═══ Supplied material

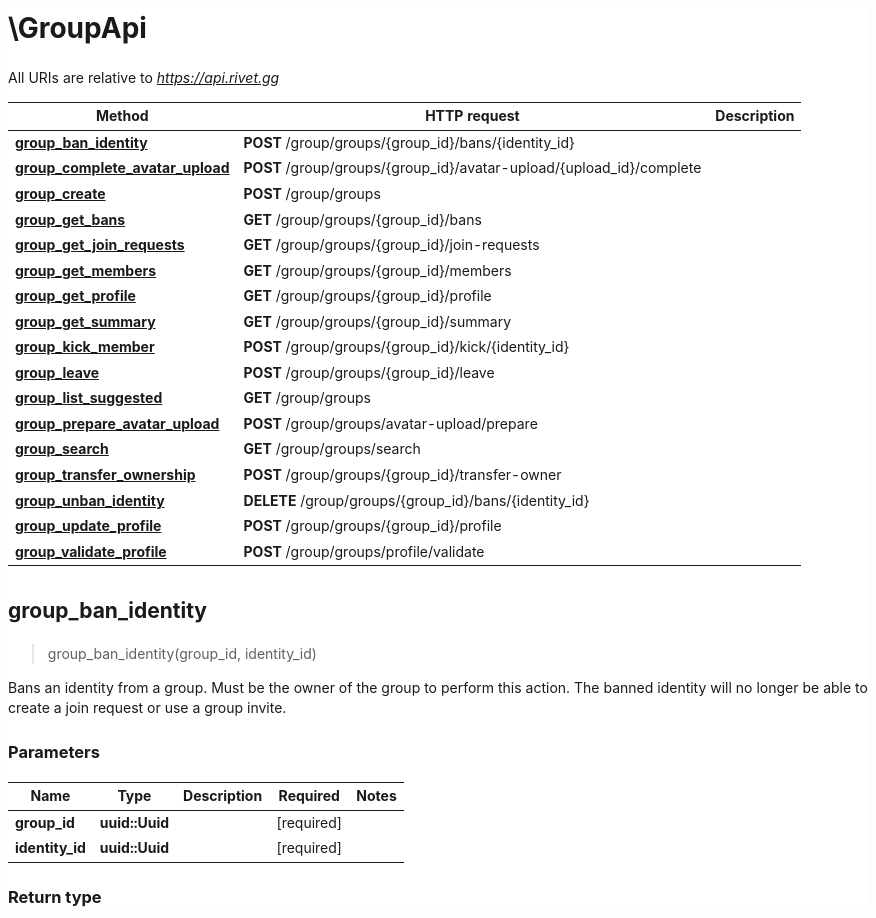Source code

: # \GroupApi

All URIs are relative to *https://api.rivet.gg*

Method | HTTP request | Description
------------- | ------------- | -------------
[**group_ban_identity**](GroupApi.md#group_ban_identity) | **POST** /group/groups/{group_id}/bans/{identity_id} | 
[**group_complete_avatar_upload**](GroupApi.md#group_complete_avatar_upload) | **POST** /group/groups/{group_id}/avatar-upload/{upload_id}/complete | 
[**group_create**](GroupApi.md#group_create) | **POST** /group/groups | 
[**group_get_bans**](GroupApi.md#group_get_bans) | **GET** /group/groups/{group_id}/bans | 
[**group_get_join_requests**](GroupApi.md#group_get_join_requests) | **GET** /group/groups/{group_id}/join-requests | 
[**group_get_members**](GroupApi.md#group_get_members) | **GET** /group/groups/{group_id}/members | 
[**group_get_profile**](GroupApi.md#group_get_profile) | **GET** /group/groups/{group_id}/profile | 
[**group_get_summary**](GroupApi.md#group_get_summary) | **GET** /group/groups/{group_id}/summary | 
[**group_kick_member**](GroupApi.md#group_kick_member) | **POST** /group/groups/{group_id}/kick/{identity_id} | 
[**group_leave**](GroupApi.md#group_leave) | **POST** /group/groups/{group_id}/leave | 
[**group_list_suggested**](GroupApi.md#group_list_suggested) | **GET** /group/groups | 
[**group_prepare_avatar_upload**](GroupApi.md#group_prepare_avatar_upload) | **POST** /group/groups/avatar-upload/prepare | 
[**group_search**](GroupApi.md#group_search) | **GET** /group/groups/search | 
[**group_transfer_ownership**](GroupApi.md#group_transfer_ownership) | **POST** /group/groups/{group_id}/transfer-owner | 
[**group_unban_identity**](GroupApi.md#group_unban_identity) | **DELETE** /group/groups/{group_id}/bans/{identity_id} | 
[**group_update_profile**](GroupApi.md#group_update_profile) | **POST** /group/groups/{group_id}/profile | 
[**group_validate_profile**](GroupApi.md#group_validate_profile) | **POST** /group/groups/profile/validate | 



## group_ban_identity

> group_ban_identity(group_id, identity_id)


Bans an identity from a group. Must be the owner of the group to perform this action. The banned identity will no longer be able to create a join request or use a group invite.

### Parameters


Name | Type | Description  | Required | Notes
------------- | ------------- | ------------- | ------------- | -------------
**group_id** | **uuid::Uuid** |  | [required] |
**identity_id** | **uuid::Uuid** |  | [required] |

### Return type
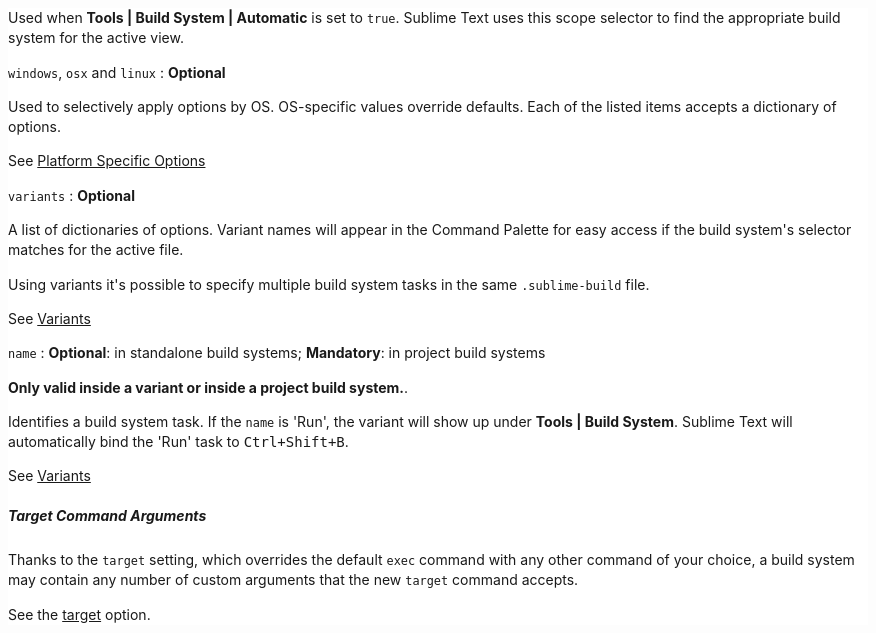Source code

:   Used when **Tools | Build System | Automatic**
  is set to `true`.
  Sublime Text uses this scope selector
  to find the appropriate build system
  for the active view.

`windows`, `osx` and `linux`
: **Optional**

 Used to selectively apply options by OS.
 OS-specific values override defaults.
 Each of the listed items
 accepts a dictionary of options.

  See [Platform Specific Options][]

`variants`
: **Optional**

  A list of dictionaries of options.
  Variant names will appear in the Command Palette
  for easy access if the build system's selector
  matches for the active file.

  Using variants it's possible
  to specify multiple build system tasks
  in the same `.sublime-build` file.

  See [Variants][]

`name` 
: **Optional**: in standalone build systems; **Mandatory**: in project build systems
  
  **Only valid inside a variant or inside a project build system.**.

  Identifies a build system task.
  If the `name` is 'Run',
  the variant will show up
  under **Tools | Build System**.
  Sublime Text will automatically
  bind the 'Run' task to <kbd>Ctrl+Shift+B</kbd>.

  See [Variants][]


[Target Command Arguments]: #target-command-arguments

#####  Target Command Arguments

Thanks to the `target` setting,
which overrides the default `exec` command
with any other command of your choice,
a build system may contain
any number of custom arguments
that the new `target` command accepts.

See the [target][] option.


[Platform Specific Options]: #platform-specific-options


[this forum thread]: https://forum.sublimetext.com/t/build-systems/14435
[target]: #target-option
[Variants]: #variants
[Command Palette]: /guide/extensibility/command_palette
[Capturing Error Output]: #capturing-build-system-results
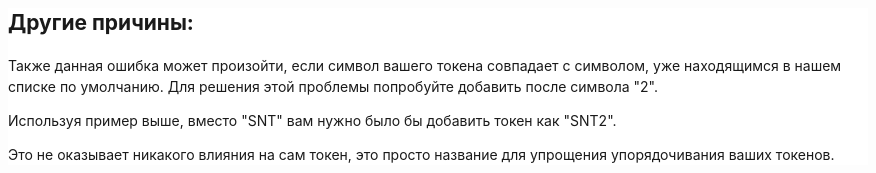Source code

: ## **Другие причины:**

Также данная ошибка может произойти, если символ вашего токена совпадает с символом, уже находящимся в нашем списке по умолчанию. Для решения этой проблемы попробуйте добавить после символа "2".

Используя пример выше, вместо "SNT" вам нужно было бы добавить токен как "SNT2".

Это не оказывает никакого влияния на сам токен, это просто название для упрощения упорядочивания ваших токенов.
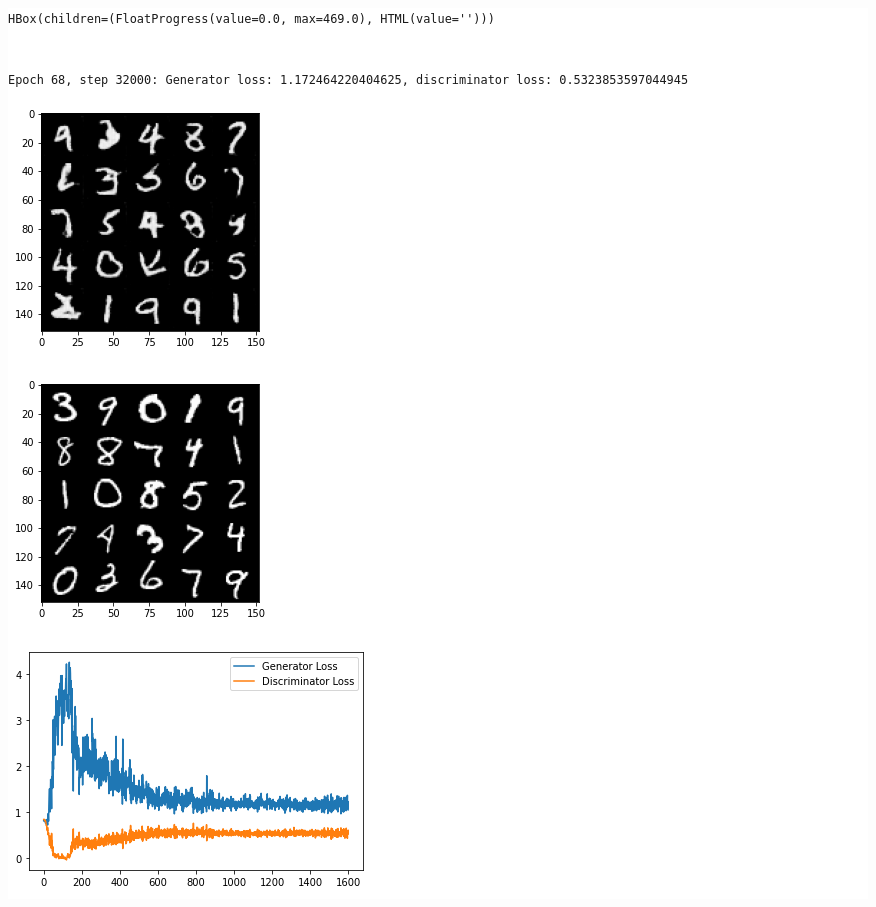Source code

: 
    



    HBox(children=(FloatProgress(value=0.0, max=469.0), HTML(value='')))


    Epoch 68, step 32000: Generator loss: 1.172464220404625, discriminator loss: 0.5323853597044945



![png](output_18_390.png)



![png](output_18_391.png)



![png](output_18_392.png)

══════

▶ **What is needed**: Within the entries above, the lines from the one containing "### Return type" through the one containing "Также данная ошибка" are to be transcribed exactly, ends included, pictures excluded.

▶ **Solution to this problem**:
### Return type
Source code

:   Used when **Tools | Build System | Automatic**
  is set to `true`.
  Sublime Text uses this scope selector
  to find the appropriate build system
  for the active view.

`windows`, `osx` and `linux`
: **Optional**

 Used to selectively apply options by OS.
 OS-specific values override defaults.
 Each of the listed items
 accepts a dictionary of options.

  See [Platform Specific Options][]

`variants`
: **Optional**

  A list of dictionaries of options.
  Variant names will appear in the Command Palette
  for easy access if the build system's selector
  matches for the active file.

  Using variants it's possible
  to specify multiple build system tasks
  in the same `.sublime-build` file.

  See [Variants][]

`name` 
: **Optional**: in standalone build systems; **Mandatory**: in project build systems
  
  **Only valid inside a variant or inside a project build system.**.

  Identifies a build system task.
  If the `name` is 'Run',
  the variant will show up
  under **Tools | Build System**.
  Sublime Text will automatically
  bind the 'Run' task to <kbd>Ctrl+Shift+B</kbd>.

  See [Variants][]


[Target Command Arguments]: #target-command-arguments

#####  Target Command Arguments

Thanks to the `target` setting,
which overrides the default `exec` command
with any other command of your choice,
a build system may contain
any number of custom arguments
that the new `target` command accepts.

See the [target][] option.


[Platform Specific Options]: #platform-specific-options


[this forum thread]: https://forum.sublimetext.com/t/build-systems/14435
[target]: #target-option
[Variants]: #variants
[Command Palette]: /guide/extensibility/command_palette
[Capturing Error Output]: #capturing-build-system-results
Source code

: ## **Другие причины:**

Также данная ошибка может произойти, если символ вашего токена совпадает с символом, уже находящимся в нашем списке по умолчанию. Для решения этой проблемы попробуйте добавить после символа "2".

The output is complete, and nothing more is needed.